There are two kinds of people in the world, basically--givers and takers. In marriage, this becomes an extremely important factor to the health of a young relationship.
There is nothing more fantastic than a marriage with two givers. Givers spend their time trying to cook up ways to be creatively loving and generous to the one they love--rather than keeping a scorecard of how much they have done (and how much their spouse "needs" to do). Givers are really taking to heart that God created marriage to grow through loving sacrifice.
However, in marriage, when one person is a giver, and the other is a taker, this can start out appearing beautiful (since there are ample opportunities for a giver to "accommodate" a taker--for a short while, everyone seems happy). But, this arrangement inevitably ends up in great conflict. This slowly creates an environment for an unhealthy relationship with a potential for passive aggressive behavior.

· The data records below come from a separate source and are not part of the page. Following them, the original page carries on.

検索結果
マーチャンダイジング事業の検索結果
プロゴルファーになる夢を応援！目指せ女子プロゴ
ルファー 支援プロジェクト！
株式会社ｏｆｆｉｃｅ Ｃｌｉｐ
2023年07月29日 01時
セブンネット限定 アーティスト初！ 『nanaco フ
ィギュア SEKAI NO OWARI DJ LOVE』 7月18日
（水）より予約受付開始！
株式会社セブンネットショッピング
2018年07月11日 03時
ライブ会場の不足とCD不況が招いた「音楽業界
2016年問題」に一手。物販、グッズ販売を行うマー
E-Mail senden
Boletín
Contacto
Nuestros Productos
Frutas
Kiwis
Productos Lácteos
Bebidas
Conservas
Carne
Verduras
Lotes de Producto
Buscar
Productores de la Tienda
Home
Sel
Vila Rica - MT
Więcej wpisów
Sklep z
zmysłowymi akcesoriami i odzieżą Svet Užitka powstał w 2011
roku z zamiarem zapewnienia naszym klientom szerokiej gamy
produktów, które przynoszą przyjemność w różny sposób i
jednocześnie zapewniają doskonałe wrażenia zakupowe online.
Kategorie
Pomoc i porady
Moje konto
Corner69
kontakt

When both people are takers, simply put, this is a recipe for rapid disaster. Two takers can destroy each other in marriage very quickly with their selfishness. In fact, I would never counsel two obvious unyielding takers to get married. What would be the point?
So, what if you are a taker? Are there no options for a successful future marriage? Fortunately, there are. Unlike other factors in a relationship like natural temperament or some aspects of physical appearance, selfishness is something that can be changed in a person. I won't say that it's always easy. It also probably won't be an overnight change either--but it can happen. It's all about yielding that selfishness--confessing it, acknowledging it, and then asking the One who made you to give you healing from it. I'm living proof myself that God can give a person a dramatic night-and-day difference in the ability to move away from self-centeredness. Doing this effectively might require the help of another party--a pastor, a counselor, a professional, a friend. It certainly requires much prayer. But it can be done!
An extremely healthy exercise as you are moving into marriage is to evaluate yourself and your own level of selfishness (all of us have selfish moments, by the way). If you find yourself through honest self-evaluation to be a taker, get some help to move away from that identity. The second step would be to honestly evaluate your fiance in the same way. If either or both of you feel that one or both of you are takers, then move quickly to get some third-party help. Your future relationship is too important to not be honest about this.
A successful lifelong marriage is rooted in sacrifice. And ironically, that's where many of the thrilling joys of marriage lie--in the often new found ability to love someone else in a way that you never have before. Get over selfishness as quickly as you can. In fact, I pray that your future marriage is an example to the world of how selfless people can become. The overwhelming evidence will be your happiness and joy together.